“I don’t think people die, they just go to department stores”.
Most of his work featured Campbell cans and celebrity images souped up (ha!) with screen-printing technology. Apparently, he would copy a picture from a pop art magazine over and over using screen-printing, paste them on a canvas and put them up.
The exhibit had a section with his time capsules containing several of his everyday collections of things like magazines, doctor’s prescriptions, scrap papers and such.
The walls were printed with some of his sayings which were quite interesting. Here are a few:
“I never wanted to be a painter, I’ve always wanted to be a tap dancer instead.”
“I think everyone should be a machine”
“I had a job looking through fashion magazines in a department store at fifty cents an hour to look for ideas. I don’t ever remember finding one or getting one.”
“I used to work for these magazines, I thought I was being original and they wouldn’t want it, that’s’ when I stopped being imaginative.”
“My instinct says if I don’t think about it, it’s right. As soon as you have to decide and choose, it’s wrong.”
“I don’t think people die, they just go to department stores”.

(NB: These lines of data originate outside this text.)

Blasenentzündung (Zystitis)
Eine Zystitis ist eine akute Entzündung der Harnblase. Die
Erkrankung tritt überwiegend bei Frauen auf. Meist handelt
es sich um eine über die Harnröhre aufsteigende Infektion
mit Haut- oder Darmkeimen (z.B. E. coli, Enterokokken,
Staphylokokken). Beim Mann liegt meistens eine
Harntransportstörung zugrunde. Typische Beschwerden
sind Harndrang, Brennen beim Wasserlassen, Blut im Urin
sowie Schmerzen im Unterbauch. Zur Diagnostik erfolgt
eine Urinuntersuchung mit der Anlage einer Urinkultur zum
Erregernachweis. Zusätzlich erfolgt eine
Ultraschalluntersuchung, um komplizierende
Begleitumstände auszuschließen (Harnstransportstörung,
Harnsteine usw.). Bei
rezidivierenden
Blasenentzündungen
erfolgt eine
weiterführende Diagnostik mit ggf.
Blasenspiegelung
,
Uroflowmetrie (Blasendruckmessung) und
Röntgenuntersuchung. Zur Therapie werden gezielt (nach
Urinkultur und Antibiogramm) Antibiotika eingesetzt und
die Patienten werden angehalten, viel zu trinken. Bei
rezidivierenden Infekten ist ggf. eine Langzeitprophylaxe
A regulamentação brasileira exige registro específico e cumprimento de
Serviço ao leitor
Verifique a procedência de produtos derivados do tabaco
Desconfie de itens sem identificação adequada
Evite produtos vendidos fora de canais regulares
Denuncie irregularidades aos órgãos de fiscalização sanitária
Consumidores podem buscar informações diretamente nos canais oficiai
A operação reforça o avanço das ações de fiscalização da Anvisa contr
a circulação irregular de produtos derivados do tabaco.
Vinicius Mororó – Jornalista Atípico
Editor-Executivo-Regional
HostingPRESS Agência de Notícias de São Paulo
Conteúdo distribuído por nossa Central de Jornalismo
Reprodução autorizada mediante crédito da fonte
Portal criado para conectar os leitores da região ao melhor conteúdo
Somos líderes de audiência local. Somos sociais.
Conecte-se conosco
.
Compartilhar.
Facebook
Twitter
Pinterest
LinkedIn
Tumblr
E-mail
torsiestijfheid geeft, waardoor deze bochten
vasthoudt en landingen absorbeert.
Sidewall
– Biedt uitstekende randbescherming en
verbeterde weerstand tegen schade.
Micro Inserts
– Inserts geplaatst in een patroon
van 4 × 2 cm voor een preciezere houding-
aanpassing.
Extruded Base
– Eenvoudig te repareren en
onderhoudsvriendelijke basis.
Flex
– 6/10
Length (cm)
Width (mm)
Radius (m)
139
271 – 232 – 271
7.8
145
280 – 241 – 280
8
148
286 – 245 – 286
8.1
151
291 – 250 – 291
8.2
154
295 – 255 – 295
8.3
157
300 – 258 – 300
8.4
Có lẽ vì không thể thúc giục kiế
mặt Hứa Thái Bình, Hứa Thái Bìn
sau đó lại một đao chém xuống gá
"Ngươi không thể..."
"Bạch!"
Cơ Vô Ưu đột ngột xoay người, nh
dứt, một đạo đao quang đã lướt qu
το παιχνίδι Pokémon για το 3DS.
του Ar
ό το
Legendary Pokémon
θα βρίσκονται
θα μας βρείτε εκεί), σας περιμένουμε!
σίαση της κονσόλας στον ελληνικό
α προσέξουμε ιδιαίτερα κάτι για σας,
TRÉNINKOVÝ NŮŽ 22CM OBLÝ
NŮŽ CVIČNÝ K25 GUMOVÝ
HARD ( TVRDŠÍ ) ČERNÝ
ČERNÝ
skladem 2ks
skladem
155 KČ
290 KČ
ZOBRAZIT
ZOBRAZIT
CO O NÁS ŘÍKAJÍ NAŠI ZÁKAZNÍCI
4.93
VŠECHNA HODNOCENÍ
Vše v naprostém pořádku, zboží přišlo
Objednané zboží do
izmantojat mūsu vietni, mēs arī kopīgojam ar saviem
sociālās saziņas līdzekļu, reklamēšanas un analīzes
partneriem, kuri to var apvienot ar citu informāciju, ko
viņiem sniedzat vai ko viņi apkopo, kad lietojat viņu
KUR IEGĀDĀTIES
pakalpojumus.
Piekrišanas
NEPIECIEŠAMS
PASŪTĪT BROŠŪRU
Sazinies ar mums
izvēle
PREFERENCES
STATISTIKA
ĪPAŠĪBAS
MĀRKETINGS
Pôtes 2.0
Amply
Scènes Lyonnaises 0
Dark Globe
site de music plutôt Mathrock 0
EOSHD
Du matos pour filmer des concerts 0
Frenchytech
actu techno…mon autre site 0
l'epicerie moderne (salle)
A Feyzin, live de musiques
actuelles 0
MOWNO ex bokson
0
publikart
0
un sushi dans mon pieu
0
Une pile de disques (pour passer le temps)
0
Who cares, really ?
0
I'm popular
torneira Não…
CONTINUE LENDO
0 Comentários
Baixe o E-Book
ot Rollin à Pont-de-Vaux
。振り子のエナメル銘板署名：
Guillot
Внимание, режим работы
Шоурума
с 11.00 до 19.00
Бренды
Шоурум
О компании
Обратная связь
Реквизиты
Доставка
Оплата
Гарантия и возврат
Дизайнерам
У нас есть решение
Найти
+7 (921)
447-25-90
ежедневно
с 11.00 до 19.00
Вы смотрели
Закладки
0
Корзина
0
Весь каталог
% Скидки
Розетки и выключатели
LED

And there were times when he was literally taking the piss. He used to urinate on canvas with a copper based paint and the resulting p(ee)aintings were sold as oxidation artworks. You should read the critics gushing about it. One compares it to the ancient art of alchemy and says Warhol alchemically was converting his own urine into art. It’s amazing what you can do when you have more than 15 minutes of fame and to what groveling lengths your critics would go to justify and rationalize everything that comes out of you. Literally.
That said, it was half a day well spent, although it left me wondering where he is now. Probably at a department store, you know, the aisle where the soup cans are?